The website features the stories of all the persons who have approached the MFI for a loan. Internet users can then raise a guarantee for the people listed by lending a small amount of money. Once a guarantee of 55 per cent of the loan amount is raised, the bank releases the loan to the MFI, which then promptly delivers the money to the rural entrepreneur.
Financing a dream
When Devi started the school with her husband in 1995, there were only 10 students. Today, the number has grown to 50. But the fees, not more than Rs 50 a month, barely cover the basics — books, which are re-used year after year, and a meagre salary to the five teachers Devi has employed. They have never had enough money to buy benches. “We hate to see them sit on the floor. We want them to sit on proper seats,” said Satendra Narayan Sharma (47), Devi’s husband.

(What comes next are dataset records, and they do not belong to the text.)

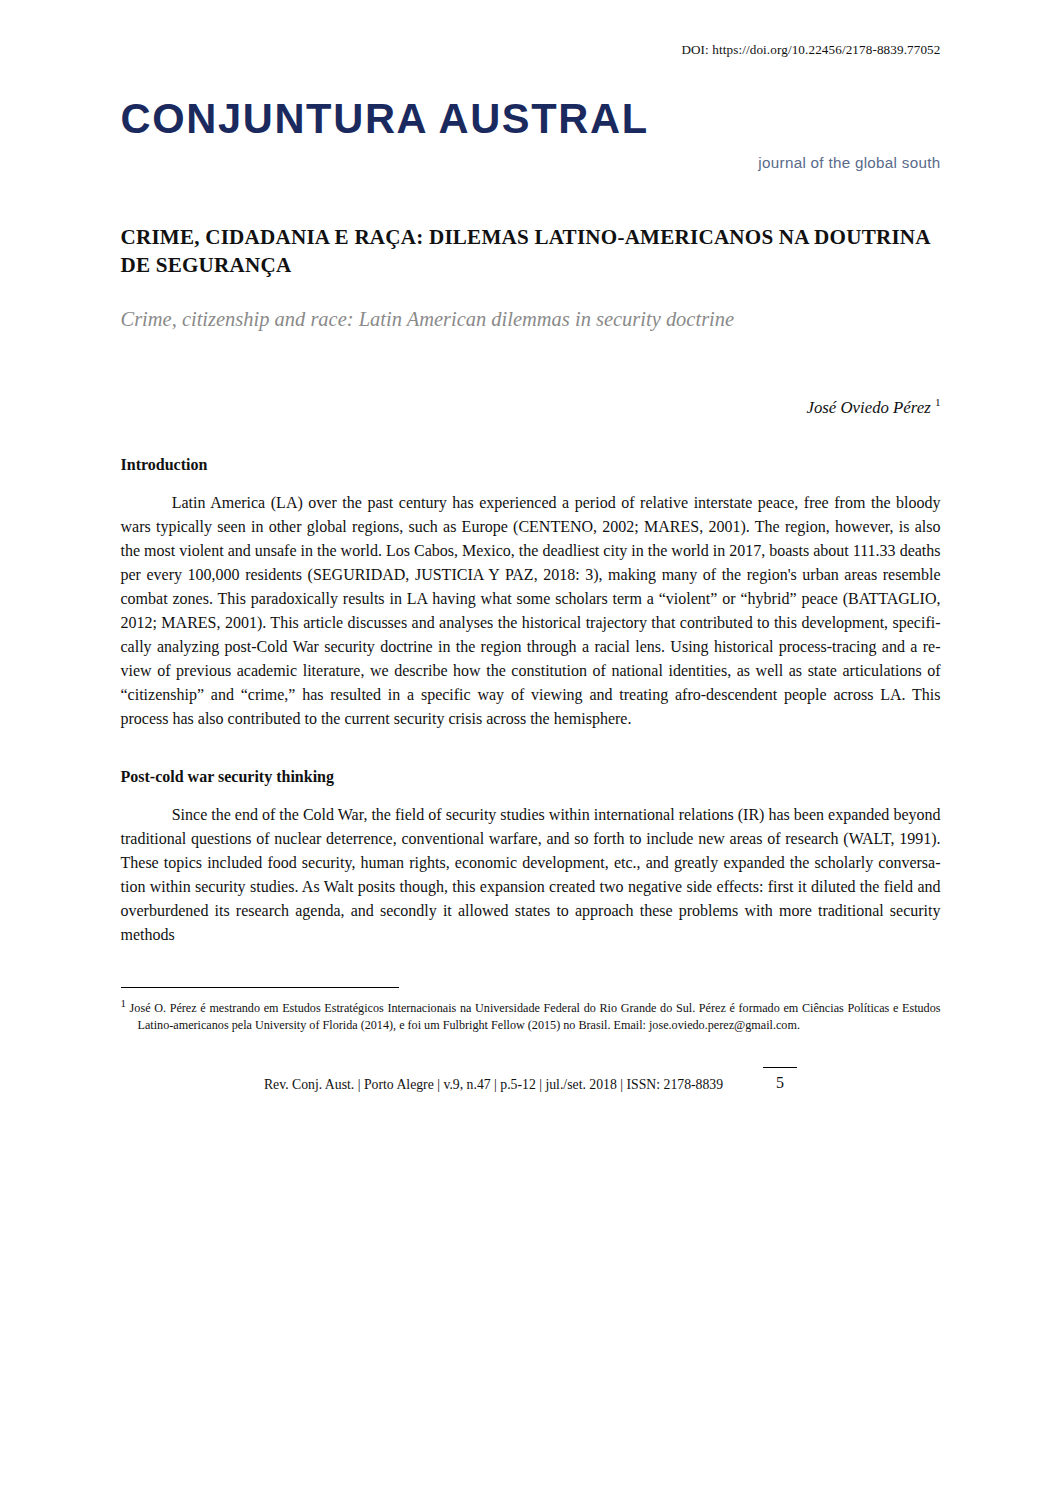DOI: https://doi.org/10.22456/2178-8839.77052
CONJUNTURA AUSTRAL
journal of the global south
Crime, cidadania e raça: dilemas latino-americanos na doutrina de segurança
Crime, citizenship and race: Latin American dilemmas in security doctrine
José Oviedo Pérez 1
Introduction
Latin America (LA) over the past century has experienced a period of relative interstate peace, free from the bloody wars typically seen in other global regions, such as Europe (CENTENO, 2002; MARES, 2001). The region, however, is also the most violent and unsafe in the world. Los Cabos, Mexico, the deadliest city in the world in 2017, boasts about 111.33 deaths per every 100,000 residents (SEGURIDAD, JUSTICIA Y PAZ, 2018: 3), making many of the region's urban areas resemble combat zones. This paradoxically results in LA having what some scholars term a “violent” or “hybrid” peace (BATTAGLIO, 2012; MARES, 2001). This article discusses and analyses the historical trajectory that contributed to this development, specifically analyzing post-Cold War security doctrine in the region through a racial lens. Using historical process-tracing and a review of previous academic literature, we describe how the constitution of national identities, as well as state articulations of “citizenship” and “crime,” has resulted in a specific way of viewing and treating afro-descendent people across LA. This process has also contributed to the current security crisis across the hemisphere.
Post-cold war security thinking
Since the end of the Cold War, the field of security studies within international relations (IR) has been expanded beyond traditional questions of nuclear deterrence, conventional warfare, and so forth to include new areas of research (WALT, 1991). These topics included food security, human rights, economic development, etc., and greatly expanded the scholarly conversation within security studies. As Walt posits though, this expansion created two negative side effects: first it diluted the field and overburdened its research agenda, and secondly it allowed states to approach these problems with more traditional security methods
1 José O. Pérez é mestrando em Estudos Estratégicos Internacionais na Universidade Federal do Rio Grande do Sul. Pérez é formado em Ciências Políticas e Estudos Latino-americanos pela University of Florida (2014), e foi um Fulbright Fellow (2015) no Brasil. Email: jose.oviedo.perez@gmail.com.
Rev. Conj. Aust. | Porto Alegre | v.9, n.47 | p.5-12 | jul./set. 2018 | ISSN: 2178-8839 5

Last November, the couple approached a Ajiwika for a loan of Rs 8,000 to buy 25 benches — each can seat four children easily. Two months later, the money was in their hands thanks to Nadig and a few other netizens, who stood as online guarantors.
Moved by their dream, Nadig pledged $21 (Rs 1,000) towards the couple. “By helping her, I’m helping more than one family, I’m helping the whole locality,” said Nadig. The money is returned through the website itself. Borrowers repay their loan over 18 months, so every month lenders like Nadig receive a bit of their money back. In the past six months, Nadig has raised a guarantee of Rs 19,000 for over 68 entrepreneurs listed on the website.

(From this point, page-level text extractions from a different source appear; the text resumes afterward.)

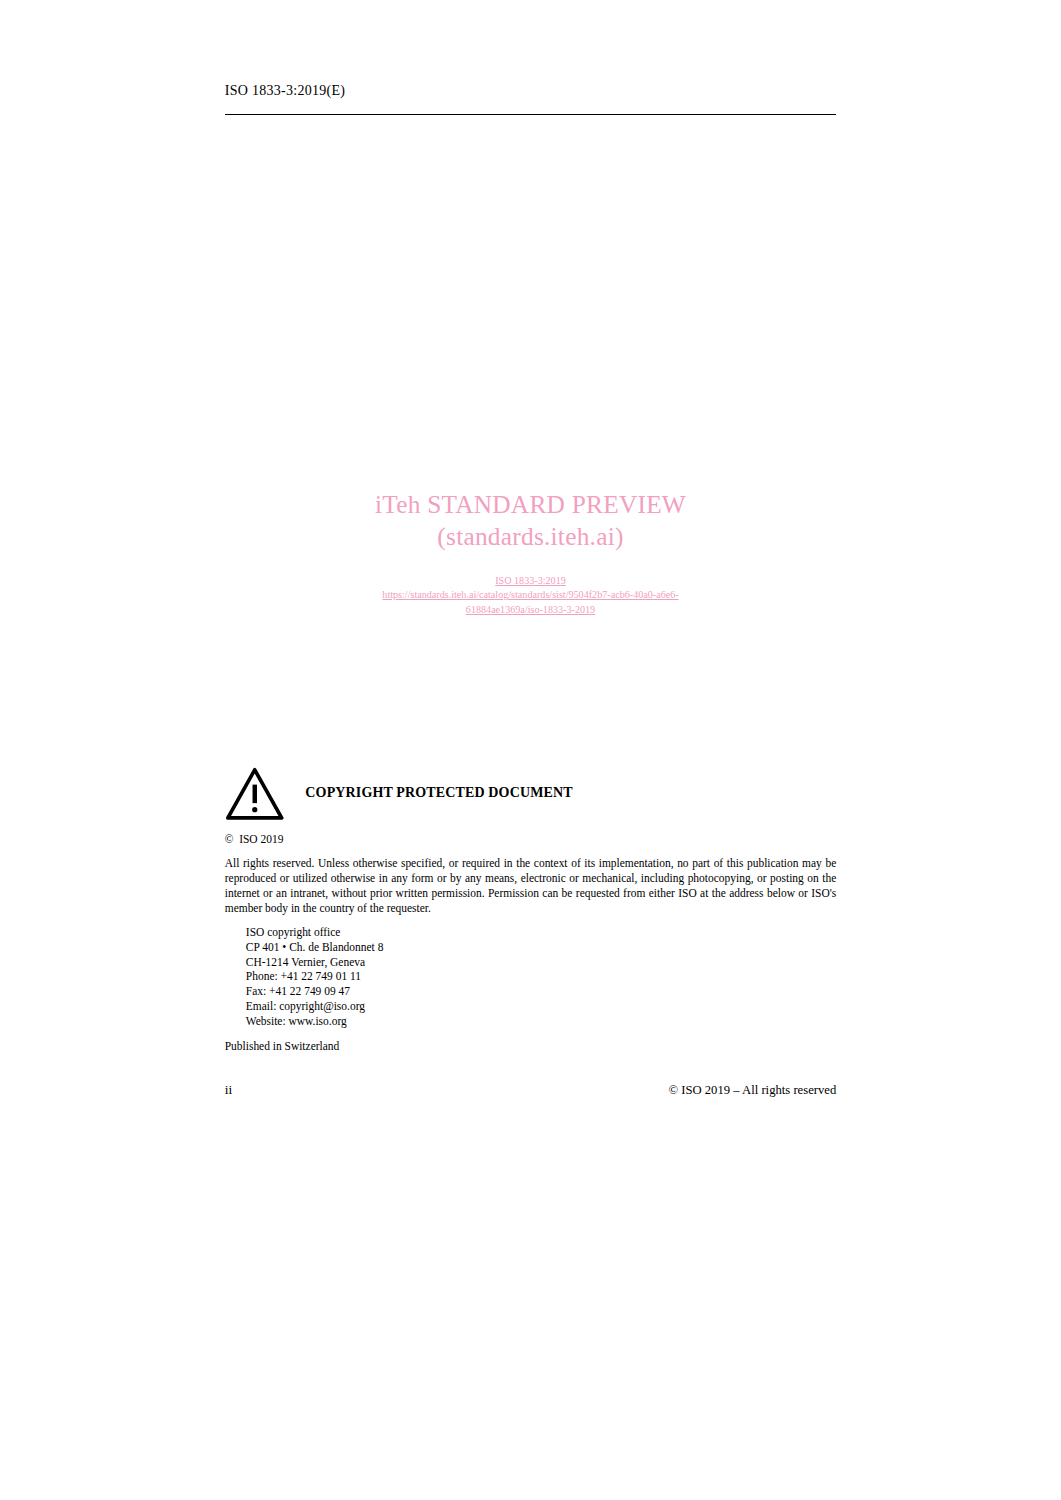ISO 1833-3:2019(E)
iTeh STANDARD PREVIEW
(standards.iteh.ai)
ISO 1833-3:2019
https://standards.iteh.ai/catalog/standards/sist/9504f2b7-acb6-40a0-a6e6-
61884ae1369a/iso-1833-3-2019
COPYRIGHT PROTECTED DOCUMENT
© ISO 2019
All rights reserved. Unless otherwise specified, or required in the context of its implementation, no part of this publication may be reproduced or utilized otherwise in any form or by any means, electronic or mechanical, including photocopying, or posting on the internet or an intranet, without prior written permission. Permission can be requested from either ISO at the address below or ISO's member body in the country of the requester.
ISO copyright office
CP 401 • Ch. de Blandonnet 8
CH-1214 Vernier, Geneva
Phone: +41 22 749 01 11
Fax: +41 22 749 09 47
Email: copyright@iso.org
Website: www.iso.org
Published in Switzerland
ii
© ISO 2019 – All rights reserved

“This website lets me see what my money has helped achieve through an online progress report. I can even keep a track of the borrowers’ repayments,” she said.
A website that gives returns
For Himanshu S. (29), a Bangalore-based engineer, repayments hardly matter despite the fact that he invests in a website called Rang De ( www.rangde.org ) that assures a 2 per cent interest. This website, started by Smita and Ram NK in 2008, doesn’t raise a guarantee for a bank. Instead, the money invested by a lender goes directly to the borrower through the MFI. Rang De has tied up with 18 MFIs in 10 states. For the past one and a half years, Himanshu has invested 10 per cent of his monthly income and made 161 investments, totalling Rs 42,800. Himanshu doesn’t withdraw the money once it’s returned — whatever comes, goes off to another rural entrepreneur through an automated option on the site.

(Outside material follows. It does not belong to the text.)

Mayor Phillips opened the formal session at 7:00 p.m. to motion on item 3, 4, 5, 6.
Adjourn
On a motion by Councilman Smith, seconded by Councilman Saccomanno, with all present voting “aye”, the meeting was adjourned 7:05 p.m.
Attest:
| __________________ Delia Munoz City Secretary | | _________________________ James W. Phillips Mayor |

One of the first persons he invested in was Kusum Shivnarayan Khare (40), a vegetable seller from Pusad, a small village in the Yavatmal district of Maharashtra.
A little sum goes a long way
With the Rs 5,000 loan that she received from Rang De’s local MFI partner, Samagra Gram Vikas Sanstha, Khare could buy more vegetables at wholesale prices, thereby increasing her sales. She even bought a handcart, which has helped her expand her business. “I am making enough now to pay back my loan and I also have enough left over to save and send my son to school,” she said.
“I invest small sums for several rural entrepreneurs, so that if they’re not able to return the money I won’t have lost much,” said Himanshu. Both websites allow several users to invest small sums of money for one particular entrepreneur or group of entrepreneurs. This way, people can invest as little as $1 or Rs 100.
Chennai-resident Sekhar Basavaraju (40) ‘adopts’ the borrower by paying her entire loan. Basavaraju paid the entire sum for all the 22 entrepreneurs listed from Andhra Pradesh the first time he logged into Rang De last year. “Within three days, I had loaned Rs 97,000,” he said. “This was the most time-effective way of helping out,” said the IT professional. With close to Rs 1,02,700 invested till date, Basavaraju has helped daily wage labourers escape exorbitant rates of interest of moneylenders and helped agarbatti-makers set up cottage industries.
Vishwanath of United Prosperity believes the Internet connects the borrowers with a whole bunch of net-savvy lenders who are experienced in online fund transfers and are, at the same time, socially conscious. “An online social investor is a powerful change maker, because she makes systemic change possible in a sustained manner,” he said.